New Town infrastructure can be designed with resiliency front-and-centre to ensure they are better prepared for extreme climatic events and are more self-sufficient in resource management.

Examples of where progress can be made is in the generation and storage of electricity on site and on-site water management. Further, biodiversity strategies can be used to help achieve biodiversity net gain in and around the towns, and to build strategic links with wildlife corridors.

New Towns should also be well-placed to use nature-based solutions to improve resilience, for instance in cases of flooding or overheating.

The New Towns will also need to be built to last. The reality is that if the settlements need to be retrofitted for heating or power inside the next five to 10 years, the policy will, for all intents and purposes, have failed.

The current energy market is creating uncertainty for the advancement of the electrification of individual homes; however, New Towns could leapfrog these issues by being self-sufficient from a heating and energy point of view. It is significantly easier and less expensive to electrify new build houses by design than to retrofit older stock.

An example of how this might work in practice would be to install district heat networks to heat homes in New Towns rather than relying on individual solutions (boilers or air source heat pumps).

It will also be vital to think strategically about how this can be linked to other infrastructure.

Data centres, for instance, generate large amounts of waste heat, which could and should be used to warm nearby houses via district heat networks. As a result, the New Towns stand to make a significant contribution towards our net zero goals – and will need to, given the potentially high carbon costs of building them.

Location, location, location

The choice of where to build New Towns, and indeed which existing settlements to expand, will be of critical importance. In particular, these choices will need to factor in how existing buildings, settlements, infrastructure and services can be used most productively.

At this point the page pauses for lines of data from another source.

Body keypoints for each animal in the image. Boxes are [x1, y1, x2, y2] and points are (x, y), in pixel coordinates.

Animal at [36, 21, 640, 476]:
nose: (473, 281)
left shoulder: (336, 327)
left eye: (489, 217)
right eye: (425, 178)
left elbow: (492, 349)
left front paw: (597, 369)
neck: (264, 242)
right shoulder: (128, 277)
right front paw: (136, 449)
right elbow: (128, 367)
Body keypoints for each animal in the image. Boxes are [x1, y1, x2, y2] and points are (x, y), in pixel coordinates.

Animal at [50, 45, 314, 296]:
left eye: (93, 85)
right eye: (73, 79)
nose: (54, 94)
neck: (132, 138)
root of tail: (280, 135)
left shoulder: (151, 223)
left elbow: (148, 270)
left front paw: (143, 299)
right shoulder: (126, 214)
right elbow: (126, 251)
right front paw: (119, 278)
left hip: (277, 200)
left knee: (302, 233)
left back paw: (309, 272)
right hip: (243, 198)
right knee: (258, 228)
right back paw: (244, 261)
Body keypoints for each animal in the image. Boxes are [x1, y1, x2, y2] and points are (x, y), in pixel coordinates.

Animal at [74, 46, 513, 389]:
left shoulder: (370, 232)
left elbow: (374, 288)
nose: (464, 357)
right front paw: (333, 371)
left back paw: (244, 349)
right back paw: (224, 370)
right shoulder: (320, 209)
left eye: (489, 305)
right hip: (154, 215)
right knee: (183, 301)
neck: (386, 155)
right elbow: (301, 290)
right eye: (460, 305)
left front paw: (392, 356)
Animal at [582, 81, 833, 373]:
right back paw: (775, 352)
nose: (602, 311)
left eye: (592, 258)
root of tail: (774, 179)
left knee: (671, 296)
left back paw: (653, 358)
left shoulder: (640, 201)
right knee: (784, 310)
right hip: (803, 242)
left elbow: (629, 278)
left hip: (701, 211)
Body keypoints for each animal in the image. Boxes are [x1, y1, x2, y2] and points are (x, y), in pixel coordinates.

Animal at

While it may sound counterintuitive, a key measure of success for the New Towns policy will be to ensure that we recognise the value of our existing assets wherever possible (and as little as possible is built from scratch).

However, there also should not be an assumption that just because housing is built attached to an existing settlement that settlement is fit for a climate neutral future.

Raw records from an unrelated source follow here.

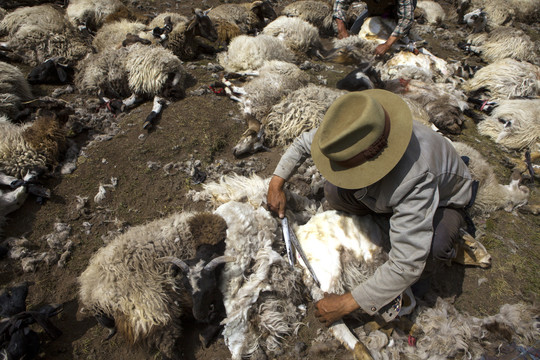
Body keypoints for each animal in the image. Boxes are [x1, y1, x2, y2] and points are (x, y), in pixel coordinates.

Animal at [77, 211, 233, 358]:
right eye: (186, 286)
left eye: (211, 285)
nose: (200, 315)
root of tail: (92, 293)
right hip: (152, 309)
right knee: (167, 347)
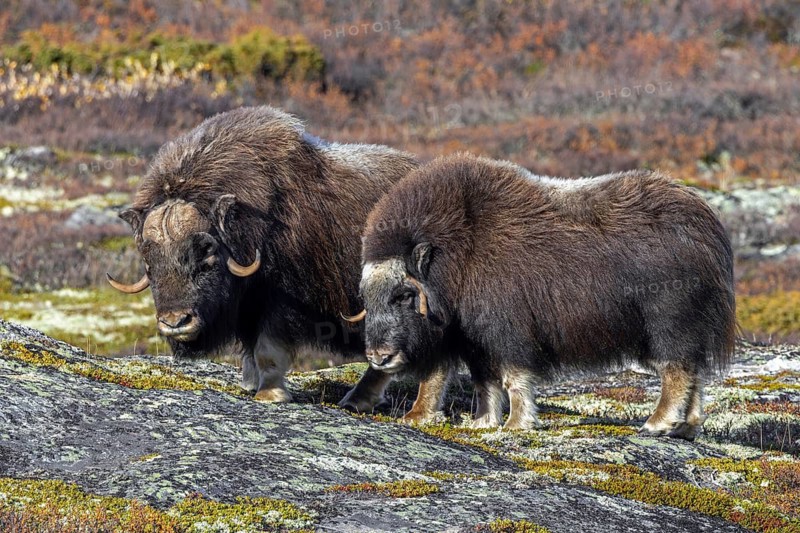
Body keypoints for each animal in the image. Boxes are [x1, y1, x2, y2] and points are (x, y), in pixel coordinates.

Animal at [106, 105, 438, 416]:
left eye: (206, 252)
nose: (175, 322)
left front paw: (270, 395)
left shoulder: (279, 302)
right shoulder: (247, 308)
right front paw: (251, 384)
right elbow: (249, 352)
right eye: (148, 258)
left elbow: (267, 349)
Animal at [345, 153, 736, 439]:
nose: (378, 357)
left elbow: (514, 378)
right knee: (695, 373)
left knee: (677, 370)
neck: (458, 257)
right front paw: (482, 422)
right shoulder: (475, 341)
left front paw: (517, 424)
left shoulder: (508, 332)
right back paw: (685, 428)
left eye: (403, 295)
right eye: (365, 296)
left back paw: (657, 423)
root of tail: (707, 223)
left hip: (669, 324)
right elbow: (484, 382)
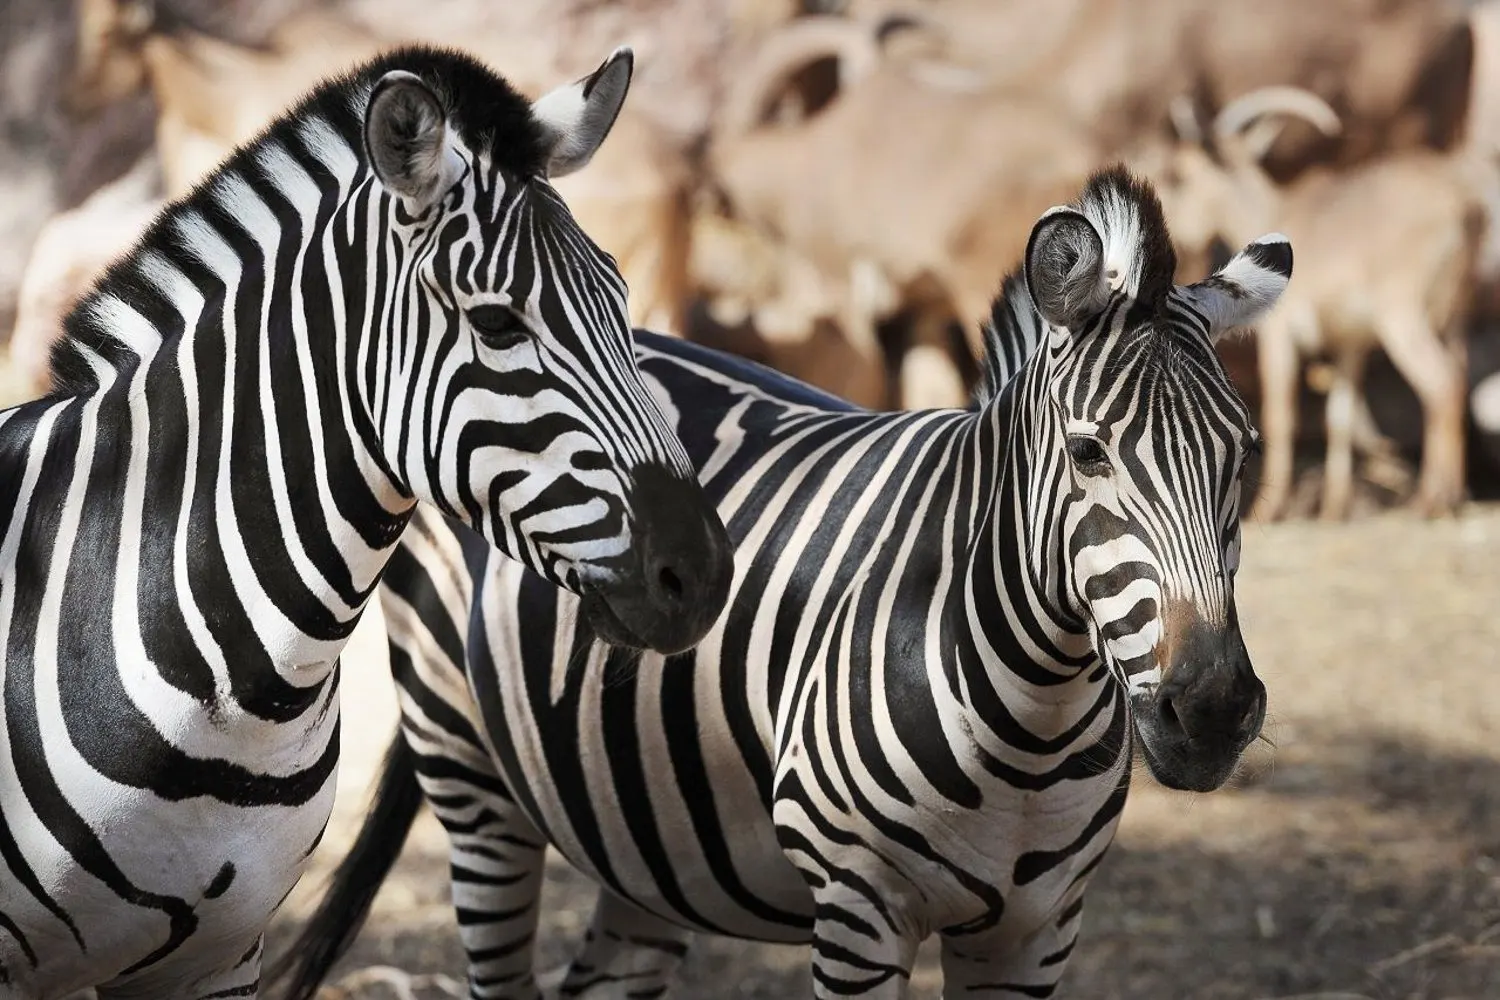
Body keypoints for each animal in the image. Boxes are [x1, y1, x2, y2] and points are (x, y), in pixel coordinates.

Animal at [272, 166, 1293, 999]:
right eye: (1088, 453)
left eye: (1242, 456)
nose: (1211, 711)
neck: (1033, 724)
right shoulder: (859, 909)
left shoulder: (1036, 931)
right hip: (468, 773)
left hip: (647, 832)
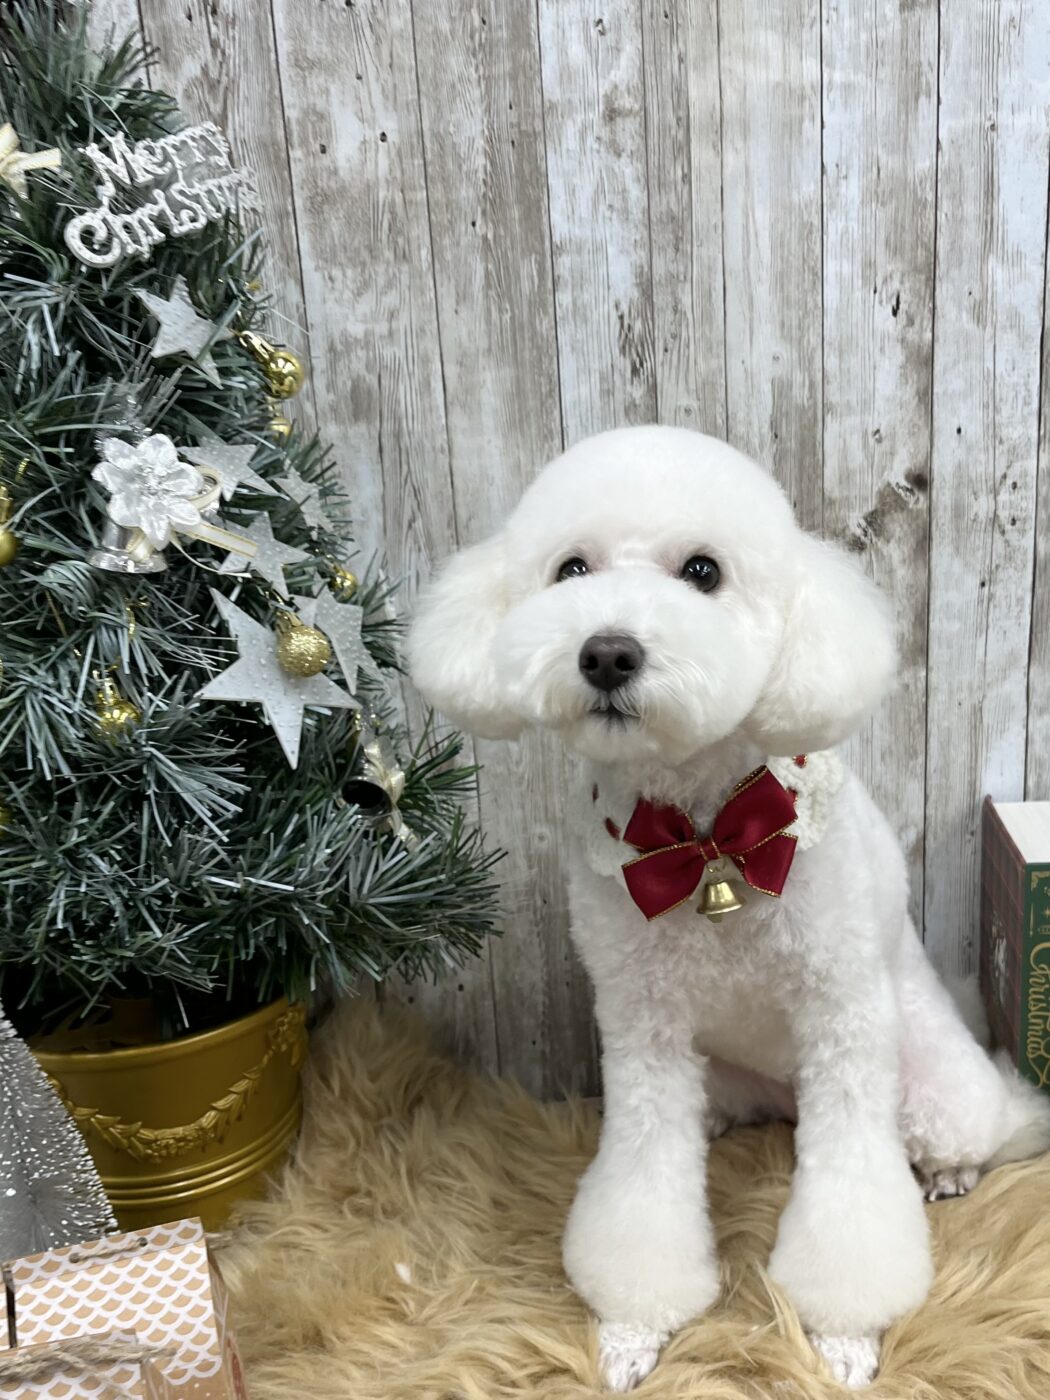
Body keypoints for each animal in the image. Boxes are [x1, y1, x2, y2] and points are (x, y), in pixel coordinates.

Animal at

Understanding gaps in infrastructure provision and how the infrastructure provisions for  these New Towns can also benefit existing places is essential, particularly in relation to social infrastructure provisions.

The issue of affordability also needs to be considered – both at a national level and for the individuals and families.

An exclusive focus on areas around London and in the South East of England would also sharply increase the costs of the policy and result in potentially unaffordable homes.

It is hard to escape the conclusion that this would signal a failure to deliver the much-needed regeneration across the breadth of the UK. This would be doubly concerning because it would also mean that much-needed investments in the social infrastructure would not be made.

Social infrastructure

A challenge to the delivery of successful New Towns is ensuring that alongside housing, new healthcare, schools and other day-to-day service provision is integrated.

Although a focus on housing delivery is top of the political agenda – for New Towns to be successful and thriving – they must evolve into communities and places that people want to live, grow up and grow old in.

Places where social infrastructure is at the core must also be designed to be walkable reducing dependence on the private car and supporting the creation of a lively neighbourhood.

A risk is that social infrastructure is planned but never delivered where there are funding shortfalls or reliance on private partners. It could be argued that this infrastructure should be delivered first – before any housing – to lay the foundations of a successful new place.

Ultimately, successful places are self-sustaining, thriving and adaptable and are comprised of more than just housing and are enabled by being robust and well planned.

If the government want its New Towns to be successful, the first shovels in the ground should be for the building of infrastructure, not houses.